Some ideas for the name of the constraint:

It may be a good convention to use boolean-y IsFoo() names for constraints, but how to distinguish constraints from actual boolean values?

mpvl commented 2 years ago

@antong @bttk I agree the naming is unfortunate. Intuitively, Format indeed seems to imply an action.

It is a bit hard to change the names, as it would break configurations, but we are pre-v1, so we can do it with a bit of transition plan.

This is one potential path:

Note that we already have time.Time and time.Duration as validators. Note also that CUE now (still unofficially) supports variable-length args. It is not possible to use this for validators, but we plan to introduce name args (see #943), so we could support something like time.Time(format: "....") as an alternative to time.Format. The advantage of this approach is that there will be only one builtin for defining a field needs to be a time.

This is a bit ugly for boolean checks, but ultimately it is probably nicer to have separate builtins for validators and simple boolean checks, as it just reads better.

So the path would be:

Phase 1: Introduce time.IsFormat and/or the multi-arg time.Time. cue fix to rewrite usages of time.Format to the appropriate one.

Introduce time.FormatString to be what time.Format should be.

Phase 1b: The use of time.Format would generate an error overridable with an env var.

Phase 2: Officially Deprecate time.Format

Phase 3 (a few 0.x.0 versions later): Reintroduce time.Format, now with the new meaning. Deprecate time.FormatString. cue fix to rewrite usages of time.FormatString to the new time.Format.

Phase 4: Remove time.FormatString.

mpvl commented 2 years ago

So the easiest to provide the functionality for now is to introduce time.FormatString to mean you foreseen semantics of time.Format, with the intent to transition later to time.Format.

mpvl commented 2 years ago

As for SplitParts, I would just simply call that Split. I think time.Split reads well.

antong commented 2 years ago

I also think it would be good if there was some clearer way to directly see that, and how a function can be used as a validator. I think it is so that if the function returns bool (+ perhaps an error), or *Bottom, then you can use it as a validator by omitting the first argument in the CUE invocation. But this is not really that intuitive. When used correctly these validators look really clear and nice, but when looking at the package reference doc, at least for me it isn't until you see an example.
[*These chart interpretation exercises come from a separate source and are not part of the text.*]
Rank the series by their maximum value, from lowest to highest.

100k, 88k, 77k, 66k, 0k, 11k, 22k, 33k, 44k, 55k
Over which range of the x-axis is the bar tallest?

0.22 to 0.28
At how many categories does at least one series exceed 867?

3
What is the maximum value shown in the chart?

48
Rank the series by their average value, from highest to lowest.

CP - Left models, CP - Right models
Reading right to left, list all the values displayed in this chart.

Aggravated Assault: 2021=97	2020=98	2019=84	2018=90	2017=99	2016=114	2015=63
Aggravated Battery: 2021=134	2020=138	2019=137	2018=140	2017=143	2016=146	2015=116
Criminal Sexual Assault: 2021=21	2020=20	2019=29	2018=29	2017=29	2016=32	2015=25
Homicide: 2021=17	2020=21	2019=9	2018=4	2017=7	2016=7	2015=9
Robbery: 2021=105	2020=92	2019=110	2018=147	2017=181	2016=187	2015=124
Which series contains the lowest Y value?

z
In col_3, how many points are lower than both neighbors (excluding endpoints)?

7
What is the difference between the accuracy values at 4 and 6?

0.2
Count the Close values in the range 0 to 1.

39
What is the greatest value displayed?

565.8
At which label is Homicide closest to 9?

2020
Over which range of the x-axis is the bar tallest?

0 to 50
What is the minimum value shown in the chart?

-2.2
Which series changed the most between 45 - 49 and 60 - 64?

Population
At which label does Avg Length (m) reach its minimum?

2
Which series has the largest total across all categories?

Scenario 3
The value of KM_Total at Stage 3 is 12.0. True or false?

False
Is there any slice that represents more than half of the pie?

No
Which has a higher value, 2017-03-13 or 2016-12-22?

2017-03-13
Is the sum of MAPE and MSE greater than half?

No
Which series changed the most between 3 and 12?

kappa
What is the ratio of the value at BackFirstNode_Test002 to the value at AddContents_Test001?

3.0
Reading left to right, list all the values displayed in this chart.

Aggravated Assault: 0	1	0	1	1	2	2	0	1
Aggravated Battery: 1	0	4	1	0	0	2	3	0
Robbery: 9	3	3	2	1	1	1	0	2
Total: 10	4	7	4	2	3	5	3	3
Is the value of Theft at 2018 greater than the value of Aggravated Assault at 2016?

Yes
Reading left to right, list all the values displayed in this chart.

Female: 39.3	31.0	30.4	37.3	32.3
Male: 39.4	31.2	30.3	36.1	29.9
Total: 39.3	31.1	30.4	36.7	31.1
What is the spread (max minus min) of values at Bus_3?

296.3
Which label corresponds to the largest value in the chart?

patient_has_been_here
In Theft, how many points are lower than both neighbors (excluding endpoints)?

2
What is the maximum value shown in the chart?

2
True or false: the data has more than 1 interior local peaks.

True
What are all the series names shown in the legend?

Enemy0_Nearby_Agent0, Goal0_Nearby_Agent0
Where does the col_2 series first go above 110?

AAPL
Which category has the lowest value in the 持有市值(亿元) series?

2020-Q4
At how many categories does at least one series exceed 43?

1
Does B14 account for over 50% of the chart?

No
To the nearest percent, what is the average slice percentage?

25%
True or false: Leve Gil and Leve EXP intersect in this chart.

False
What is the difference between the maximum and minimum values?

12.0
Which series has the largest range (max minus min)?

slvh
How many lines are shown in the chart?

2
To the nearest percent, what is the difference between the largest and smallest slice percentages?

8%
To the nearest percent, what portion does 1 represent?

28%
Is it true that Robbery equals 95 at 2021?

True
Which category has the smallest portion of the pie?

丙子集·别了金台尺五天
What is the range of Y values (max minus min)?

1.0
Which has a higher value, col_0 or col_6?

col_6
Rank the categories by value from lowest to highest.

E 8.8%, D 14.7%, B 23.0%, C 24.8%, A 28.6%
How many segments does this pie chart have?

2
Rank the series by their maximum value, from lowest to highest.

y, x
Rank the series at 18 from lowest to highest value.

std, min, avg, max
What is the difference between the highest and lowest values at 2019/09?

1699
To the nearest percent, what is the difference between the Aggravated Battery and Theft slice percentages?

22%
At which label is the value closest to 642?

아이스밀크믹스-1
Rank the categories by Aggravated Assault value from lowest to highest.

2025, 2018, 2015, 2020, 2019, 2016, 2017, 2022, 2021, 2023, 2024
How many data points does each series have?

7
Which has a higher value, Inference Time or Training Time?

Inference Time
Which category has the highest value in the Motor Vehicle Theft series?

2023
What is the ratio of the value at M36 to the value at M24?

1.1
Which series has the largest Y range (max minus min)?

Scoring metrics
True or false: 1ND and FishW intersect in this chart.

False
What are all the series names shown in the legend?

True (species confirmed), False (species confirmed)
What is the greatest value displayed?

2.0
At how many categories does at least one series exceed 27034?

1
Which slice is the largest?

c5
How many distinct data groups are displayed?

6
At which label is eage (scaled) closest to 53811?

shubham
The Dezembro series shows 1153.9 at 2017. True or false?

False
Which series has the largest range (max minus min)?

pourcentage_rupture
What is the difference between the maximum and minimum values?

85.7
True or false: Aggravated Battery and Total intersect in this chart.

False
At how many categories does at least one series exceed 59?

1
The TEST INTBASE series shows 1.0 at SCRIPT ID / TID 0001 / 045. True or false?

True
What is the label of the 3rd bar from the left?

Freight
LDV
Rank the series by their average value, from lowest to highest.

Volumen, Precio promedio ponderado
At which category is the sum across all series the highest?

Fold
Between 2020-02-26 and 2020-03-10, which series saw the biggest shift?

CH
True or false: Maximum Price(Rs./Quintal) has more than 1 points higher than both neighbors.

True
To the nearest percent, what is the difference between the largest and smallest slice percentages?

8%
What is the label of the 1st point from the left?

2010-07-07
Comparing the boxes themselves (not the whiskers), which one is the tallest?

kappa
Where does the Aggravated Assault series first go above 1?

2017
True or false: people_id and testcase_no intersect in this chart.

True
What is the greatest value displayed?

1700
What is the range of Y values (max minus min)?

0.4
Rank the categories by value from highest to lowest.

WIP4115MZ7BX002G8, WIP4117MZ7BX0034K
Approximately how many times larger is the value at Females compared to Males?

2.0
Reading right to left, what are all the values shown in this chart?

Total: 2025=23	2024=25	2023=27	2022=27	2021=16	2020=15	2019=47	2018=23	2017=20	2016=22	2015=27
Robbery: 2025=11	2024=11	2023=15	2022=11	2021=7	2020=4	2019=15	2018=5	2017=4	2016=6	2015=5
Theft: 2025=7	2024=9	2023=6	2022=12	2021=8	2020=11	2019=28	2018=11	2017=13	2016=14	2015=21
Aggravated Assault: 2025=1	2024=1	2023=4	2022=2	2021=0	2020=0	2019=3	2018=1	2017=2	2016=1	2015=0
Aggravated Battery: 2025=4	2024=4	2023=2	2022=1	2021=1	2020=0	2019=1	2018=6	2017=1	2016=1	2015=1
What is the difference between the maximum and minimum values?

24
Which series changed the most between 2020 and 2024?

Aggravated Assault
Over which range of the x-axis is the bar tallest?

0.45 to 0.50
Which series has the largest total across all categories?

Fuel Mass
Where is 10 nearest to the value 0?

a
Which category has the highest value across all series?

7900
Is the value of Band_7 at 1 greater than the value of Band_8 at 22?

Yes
mpvl commented 2 years ago

Yes, indeed, this is sorely lacking documentation. This is certainly on the todo list.

mpvl commented 2 years ago

My plan was to document this as part of a more broader function refinement that is alluded to in #943

mpvl commented 2 years ago

The 0.4.3 part of this bug is fixed, moving to 0.5.x

myitcv commented 1 year ago

The v0.5.x milestone is now closed because we have moved onto focus on v0.6.0. Hence moving this to v0.6.x because this didn't get done in the stretch goal that is v0.5.x.